O simplismo na mídia

Homens reais, nem heróis nem vilões, às vezes parecem enfadonhos demais para a mídia.

O Departamento de Justiça dos EUA divulgou na semana passada comunicado oficial declarando que o guarda Richard Jewell não é mais considerado suspeito do atentado a bomba do dia 27 de julho, no Centennial Olympic Park, em Atlanta. A explosão matou uma mulher e feriu 111 pessoas. Um cinegrafista turco morreu do coração quando cobria o tumulto que se seguiu.

Jewell emergiu do atentado inicialmente como herói, por ter sido o primeiro guarda que suspeitou da mochila contendo a bomba e afastou a multidão, evitando maior número de mortes. Três dias depois, no entanto, uma reportagem do The Atlanta Journal mudava o seu destino. Citando fontes anônimas do FBI, o jornal afirmou que Jewell estava sob investigação como principal suspeito do atentado.

De herói a vilão. O twist, ou giro, reverenciado na literatura anglo-saxônica, dava um tempero extraordinário à história. Se non era vero, era bene trovato. A vida de Jewell, 33 anos, virou um inferno. O apartamento em que mora com a mãe foi vasculhado e uma vigilância foi montada por agentes à paisana e jornalistas, 24 horas por dia. Jewell perdeu o emprego e não podia sair de casa sem ser perseguido por um comboio.

A imprensa — e a polícia — sentiu necessidade de que Jewell fosse herói ou vilão.
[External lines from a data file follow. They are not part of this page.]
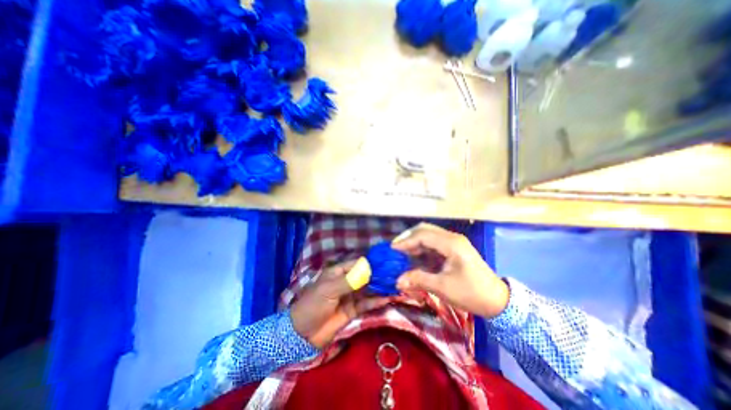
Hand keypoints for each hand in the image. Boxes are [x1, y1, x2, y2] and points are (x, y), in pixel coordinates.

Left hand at [290, 262, 387, 346]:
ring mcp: (350, 296)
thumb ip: (349, 281)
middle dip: (378, 276)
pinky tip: (387, 299)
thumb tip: (369, 270)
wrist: (302, 334)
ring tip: (395, 286)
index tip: (386, 262)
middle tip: (395, 274)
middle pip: (365, 276)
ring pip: (368, 290)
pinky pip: (366, 304)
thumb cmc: (313, 305)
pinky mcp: (353, 310)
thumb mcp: (329, 290)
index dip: (371, 263)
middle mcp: (346, 282)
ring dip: (380, 288)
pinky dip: (376, 301)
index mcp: (338, 273)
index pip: (357, 264)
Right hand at [395, 223, 509, 317]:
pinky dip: (421, 247)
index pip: (423, 235)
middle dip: (409, 237)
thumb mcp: (444, 288)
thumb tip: (397, 281)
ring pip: (429, 234)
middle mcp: (452, 238)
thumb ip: (419, 280)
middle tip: (396, 249)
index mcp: (452, 244)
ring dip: (414, 242)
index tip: (392, 249)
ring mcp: (453, 242)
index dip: (406, 241)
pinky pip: (433, 243)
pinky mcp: (453, 248)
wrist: (498, 301)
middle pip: (425, 230)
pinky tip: (414, 256)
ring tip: (402, 253)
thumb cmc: (472, 294)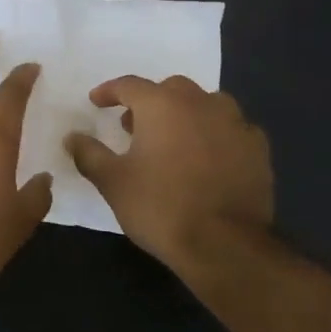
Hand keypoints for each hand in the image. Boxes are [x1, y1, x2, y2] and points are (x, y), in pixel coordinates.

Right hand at [63, 75, 272, 279]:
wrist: (225, 246)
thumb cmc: (160, 207)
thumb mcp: (112, 182)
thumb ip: (89, 154)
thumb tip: (72, 137)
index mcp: (162, 104)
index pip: (129, 85)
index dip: (109, 92)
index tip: (96, 102)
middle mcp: (200, 103)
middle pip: (170, 89)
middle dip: (150, 101)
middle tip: (135, 125)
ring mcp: (235, 123)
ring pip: (206, 104)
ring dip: (187, 113)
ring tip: (175, 138)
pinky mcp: (258, 148)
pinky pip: (232, 129)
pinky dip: (217, 135)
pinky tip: (210, 157)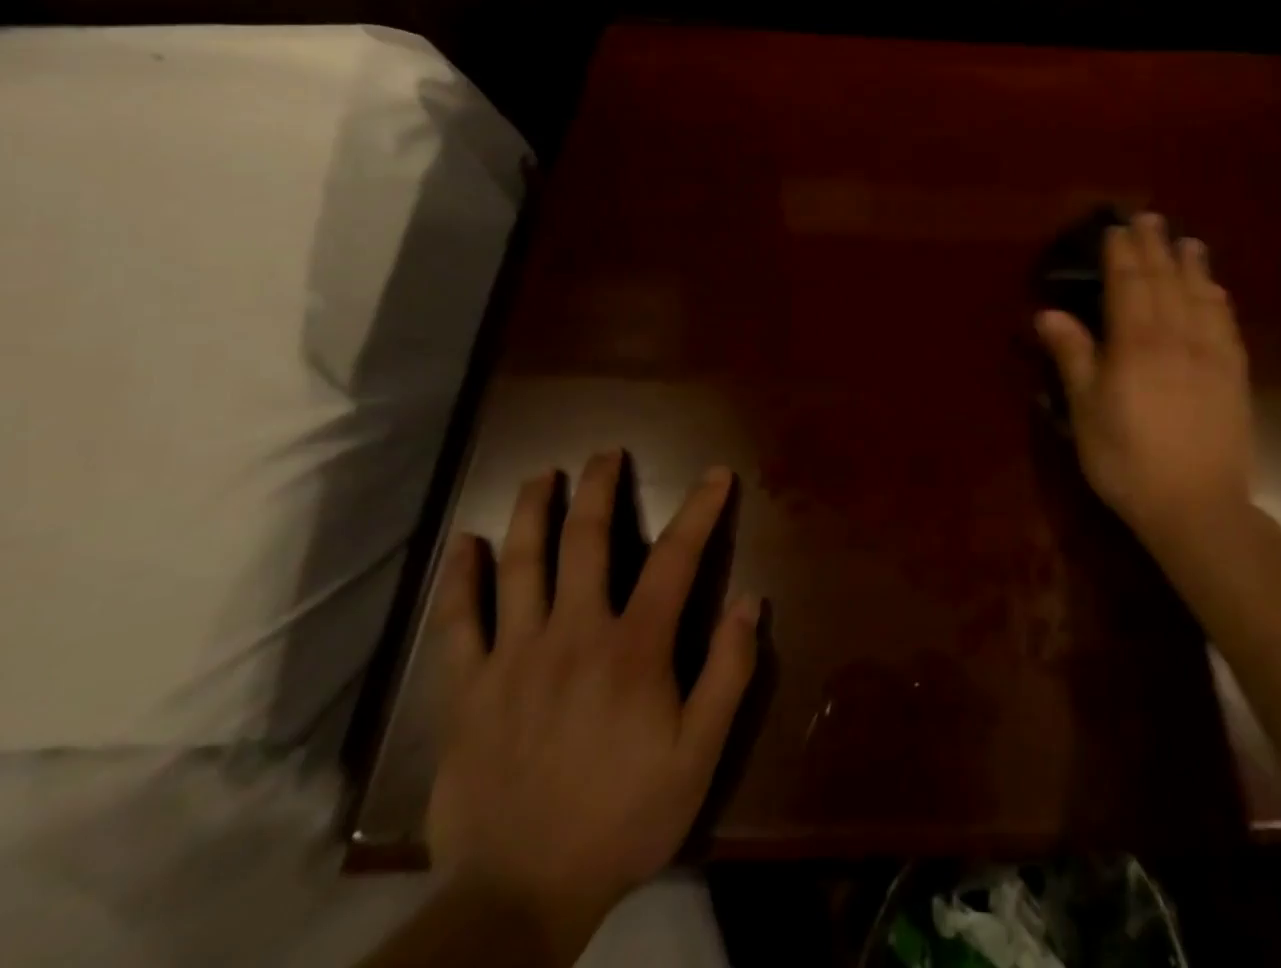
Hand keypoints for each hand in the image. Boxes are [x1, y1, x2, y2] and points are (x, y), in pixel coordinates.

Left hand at [426, 455, 759, 963]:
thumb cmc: (623, 819)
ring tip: (542, 476)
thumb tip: (752, 601)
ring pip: (520, 566)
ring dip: (533, 513)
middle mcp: (573, 634)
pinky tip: (464, 545)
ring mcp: (513, 658)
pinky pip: (457, 623)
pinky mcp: (466, 691)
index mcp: (634, 648)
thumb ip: (728, 672)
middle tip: (606, 453)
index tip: (716, 475)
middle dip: (600, 489)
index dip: (699, 510)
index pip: (675, 558)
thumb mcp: (699, 755)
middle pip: (586, 541)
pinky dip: (459, 579)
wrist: (517, 899)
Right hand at [1036, 213, 1253, 540]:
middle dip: (1155, 246)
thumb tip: (1048, 312)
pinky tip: (1216, 291)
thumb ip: (1073, 356)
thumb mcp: (1086, 411)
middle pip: (1165, 280)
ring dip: (1192, 265)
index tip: (1117, 227)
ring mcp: (1211, 354)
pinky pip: (1227, 323)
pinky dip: (1218, 299)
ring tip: (1188, 241)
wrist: (1197, 506)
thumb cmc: (1127, 460)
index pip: (1128, 283)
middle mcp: (1176, 336)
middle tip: (1150, 218)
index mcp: (1135, 343)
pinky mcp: (1234, 375)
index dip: (1121, 253)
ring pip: (1200, 295)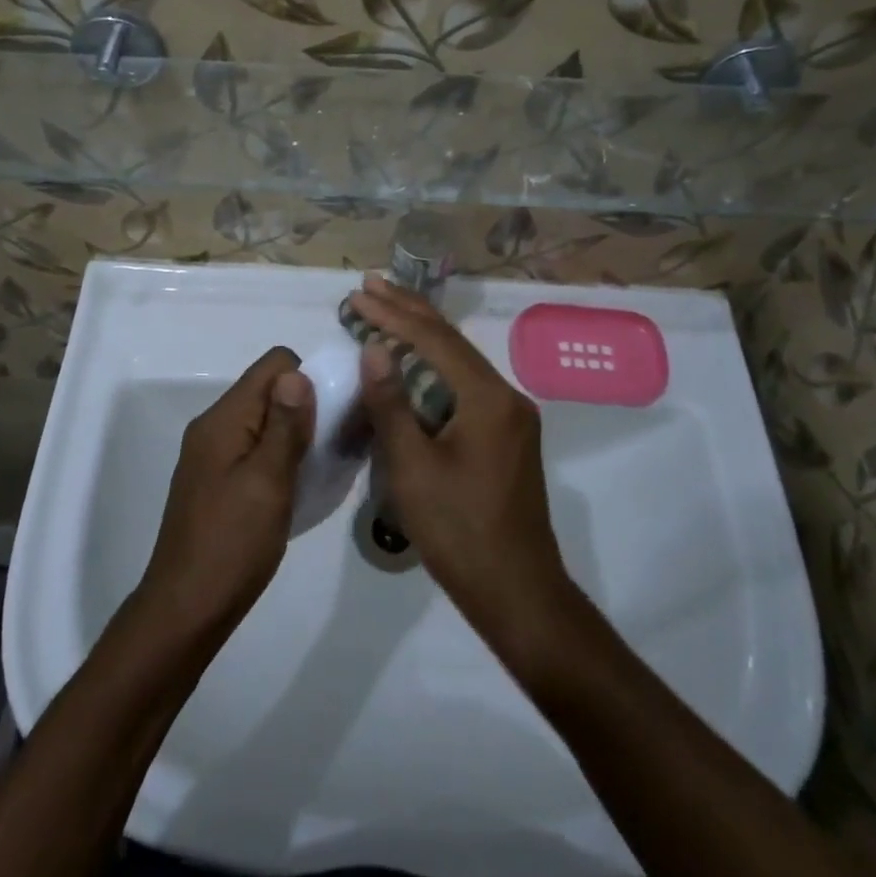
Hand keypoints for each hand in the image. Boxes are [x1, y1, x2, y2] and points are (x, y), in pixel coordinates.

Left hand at [136, 347, 312, 644]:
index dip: (309, 378)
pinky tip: (299, 484)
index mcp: (223, 419)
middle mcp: (215, 426)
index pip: (273, 364)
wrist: (186, 610)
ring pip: (264, 420)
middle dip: (306, 405)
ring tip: (323, 465)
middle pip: (268, 390)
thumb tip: (298, 373)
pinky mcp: (217, 479)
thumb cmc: (232, 545)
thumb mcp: (268, 482)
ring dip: (296, 433)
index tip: (333, 414)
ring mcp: (213, 454)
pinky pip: (256, 447)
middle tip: (335, 443)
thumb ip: (285, 426)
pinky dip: (281, 455)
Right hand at [351, 277, 571, 641]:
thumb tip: (373, 347)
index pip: (433, 340)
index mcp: (487, 398)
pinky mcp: (505, 435)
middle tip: (369, 285)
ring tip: (385, 310)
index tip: (357, 295)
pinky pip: (464, 384)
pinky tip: (412, 362)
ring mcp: (510, 416)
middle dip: (408, 311)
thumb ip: (391, 403)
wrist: (518, 592)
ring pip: (459, 361)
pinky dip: (433, 366)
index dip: (392, 315)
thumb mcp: (413, 468)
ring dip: (420, 336)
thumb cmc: (459, 532)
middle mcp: (506, 396)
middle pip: (451, 341)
A notícia de que ele não é nem uma coisa nem outra mereceu o que o jargão chama de rodapé, na primeira página do New York Times. A declaração do Departamento de Justiça pede desculpas pelos danos causados à reputação do guarda desempregado, mas não explica o que levou o FBI a considerá-lo suspeito. Os “indícios” anunciados na época eram inquietantemente ocos: ele era quem estava mais perto da mochila e tinha um histórico de “excesso de zelo”, quando foi vice-xerife e como guarda de segurança. Cada um fantasiasse o que quisesse, a partir daí.

A vida real, com seus homens reais, nem absolutamente bons nem irremediavelmente maus, parece às vezes enfadonha para a imprensa, não só americana, mas de todo o mundo. O leitor brasileiro provavelmente estará lembrando o caso da Escola Base. Bastam um delegado oportunista e um jornalista afoito para que se destrua a reputação de uma pessoa, e com ela a credibilidade da polícia e da imprensa.

Toda vez que essa discussão é reaberta, evoca-se o primado da liberdade e se sugere vagamente o valor da responsabilidade, como seu par. No dia-a-dia, muitas vezes, a pressa e algum suposto faro assumem o comando e mais tarde a criatividade vem em socorro da justificativa. Na Inglaterra, em 1993, o primeiro-ministro John Major tornou o slogan “back to basics”, a volta aos princípios morais e da família, a pièce de résistance de seu pouco inspirado governo. Toda semana, estourava um escândalo de adultério ou outros “desvios” envolvendo membros do governo.

Talvez muitos dos jornalistas que se ocuparam dessa caça às bruxas — que acabou porque não sobrou mais ninguém para investigar no Partido Conservador — levem uma vida que não é regida pelos chamados valores tradicionais. A justificativa do zelo repentino era ética e política, do tipo: “Precisamos expor a hipocrisia do governo em explorar politicamente valores que seus integrantes não observam.”

Na prática, no entanto, o que se tinha era uma imprensa-das melhores do mundo — ensandecida, à cata de fofocas sobre aspectos da vida dos políticos que não tinham nada a ver com sua atuação no governo — a não ser pela lógica torta, segundo a qual, se alguém é capaz de enganar o cônjuge, também pode enganar o povo. Da mesma forma, a avidez de muitos leitores se tornou incontrolável e obviamente não se referia àquela avaliação ético-política, mas simplesmente à trama de intrigas oferecida pelos jornais.

No Brasil, a falta de cerimônia com que simples suspeitos são expostos como troféus da polícia é indecente. Tenta-se justificar essa prática ilegal, da qual a polícia é conivente, com uma noção vaga de liberdade de imprensa e da necessidade de justiça. Quando isso acontece, no entanto, a liberdade e a justiça já estão comprometidas.